2.3 Benchmarking good practice in the FYE
The FYET will benchmark FYEs nationally (universities in SA) and internationally (Australia, UK, US) for the purpose of highlighting best practices. This will take the form of a literature review and might include study visits or attendance at a FYE conference. The deadline for the benchmarking report is the end of Term 2 (27 June 2014). This report will be tabled at the third Senate Teaching and Learning Committee.
3. Implementation Plan for the CPUT FYE 2015
In the second half of 2014, it is proposed that the reference group and the FYET develop an implementation plan for the FYE 2015.

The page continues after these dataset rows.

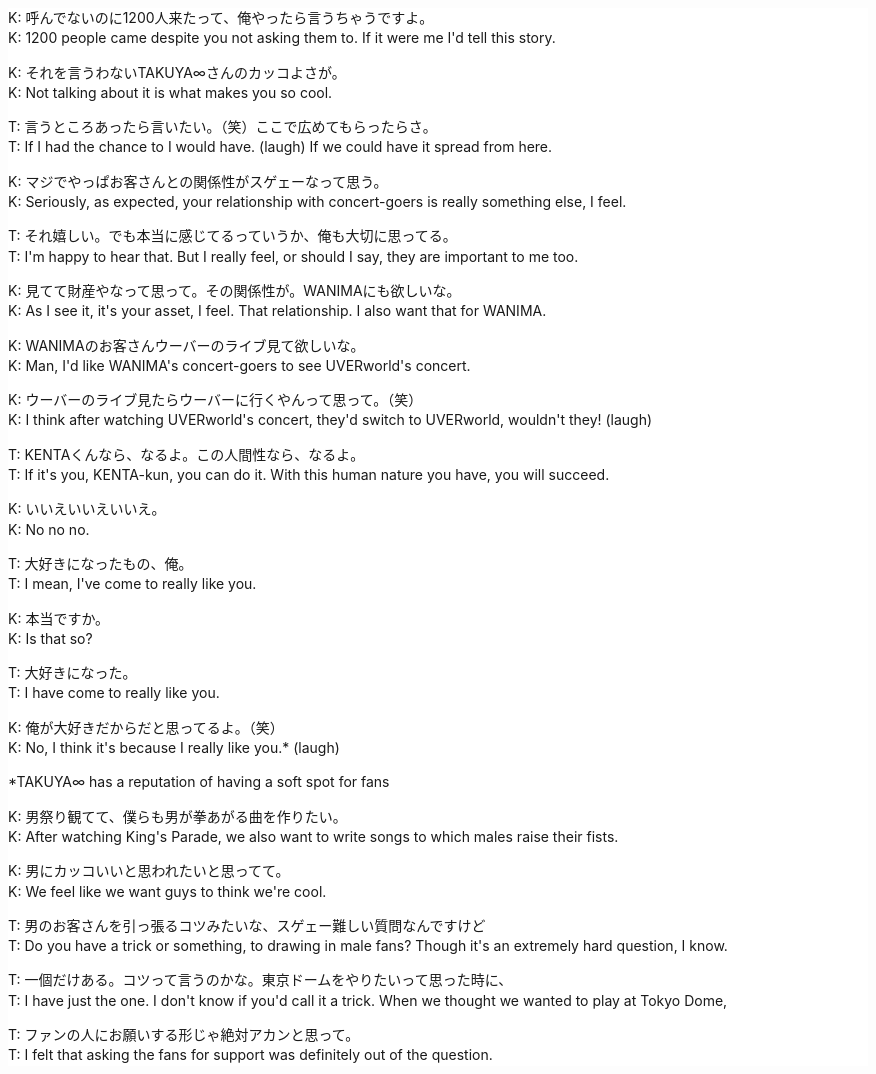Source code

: K: 呼んでないのに1200人来たって、俺やったら言うちゃうですよ。<br/>
K: 1200 people came despite you not asking them to. If it were me I'd tell this story.

K: それを言うわないTAKUYA∞さんのカッコよさが。<br/>
K: Not talking about it is what makes you so cool.

T: 言うところあったら言いたい。（笑）ここで広めてもらったらさ。<br/>
T: If I had the chance to I would have. (laugh) If we could have it spread from here.

K: マジでやっぱお客さんとの関係性がスゲェーなって思う。<br/>
K: Seriously, as expected, your relationship with concert-goers is really something else, I feel.

T: それ嬉しい。でも本当に感じてるっていうか、俺も大切に思ってる。<br/>
T: I'm happy to hear that. But I really feel, or should I say, they are important to me too.

K: 見てて財産やなって思って。その関係性が。WANIMAにも欲しいな。<br/>
K: As I see it, it's your asset, I feel. That relationship. I also want that for WANIMA.

K: WANIMAのお客さんウーバーのライブ見て欲しいな。<br/>
K: Man, I'd like WANIMA's concert-goers to see UVERworld's concert.

K: ウーバーのライブ見たらウーバーに行くやんって思って。（笑）<br/>
K: I think after watching UVERworld's concert, they'd switch to UVERworld, wouldn't they! (laugh)

T: KENTAくんなら、なるよ。この人間性なら、なるよ。<br/>
T: If it's you, KENTA-kun, you can do it. With this human nature you have, you will succeed.

K: いいえいいえいいえ。<br/>
K: No no no.

T: 大好きになったもの、俺。<br/>
T: I mean, I've come to really like you.

K: 本当ですか。<br/>
K: Is that so?

T: 大好きになった。<br/>
T: I have come to really like you.

K: 俺が大好きだからだと思ってるよ。（笑）<br/>
K: No, I think it's because I really like you.* (laugh)

*TAKUYA∞ has a reputation of having a soft spot for fans<br/>


K: 男祭り観てて、僕らも男が拳あがる曲を作りたい。<br/>
K: After watching King's Parade, we also want to write songs to which males raise their fists.

K: 男にカッコいいと思われたいと思ってて。<br/>
K: We feel like we want guys to think we're cool.

T: 男のお客さんを引っ張るコツみたいな、スゲェー難しい質問なんですけど<br/>
T: Do you have a trick or something, to drawing in male fans? Though it's an extremely hard question, I know.

T: 一個だけある。コツって言うのかな。東京ドームをやりたいって思った時に、<br/>
T: I have just the one. I don't know if you'd call it a trick. When we thought we wanted to play at Tokyo Dome,

T: ファンの人にお願いする形じゃ絶対アカンと思って。<br/>
T: I felt that asking the fans for support was definitely out of the question.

3.1 Extended orientation for first years
Building on the reports above, the FYET will, in close consultation with the FYE reference group and using student input, develop an implementation plan for an extended orientation programme in 2015.
3.2 Faculty-based early warning systems
The FYET will develop/adapt/consolidate systems for early identification of student disengagement (e.g. monitoring class attendance, assignment submission, assessment results) and the early identification of academic issues to track and monitor student progress.
3.3 Integrated skills support teams
The FYET will develop and build capacity for an integrated support team which includes: faculty-based staff (e.g., retention officers, advisors) as well as appropriate support staff and facilities (e.g., the Writing Centres, Library facilities, First year Tutors, Mentors, Student Counselling, the Clinic, the Disability Unit, social media and E-Learning resources) as part of an integrated response to student needs.
The items above will result in a detailed implementation plan with dedicated Teaching Development Grant funding for the CPUT FYE. It is proposed that a draft implementation plan be prepared by the end of Term 3 (5 September 2015) and presented at the final Senate Teaching and Learning Committee for feedback, before the final implementation plan is prepared, and arrangements are made for the implementation and evaluation of the CPUT FYE 2015.
Dr Nosisana Mkonto
Head of Department: Student Learning
*It was for this reason that Tinto was invited by the CHE to address universities at the launch of the CHE’s Quality Enhancement Project.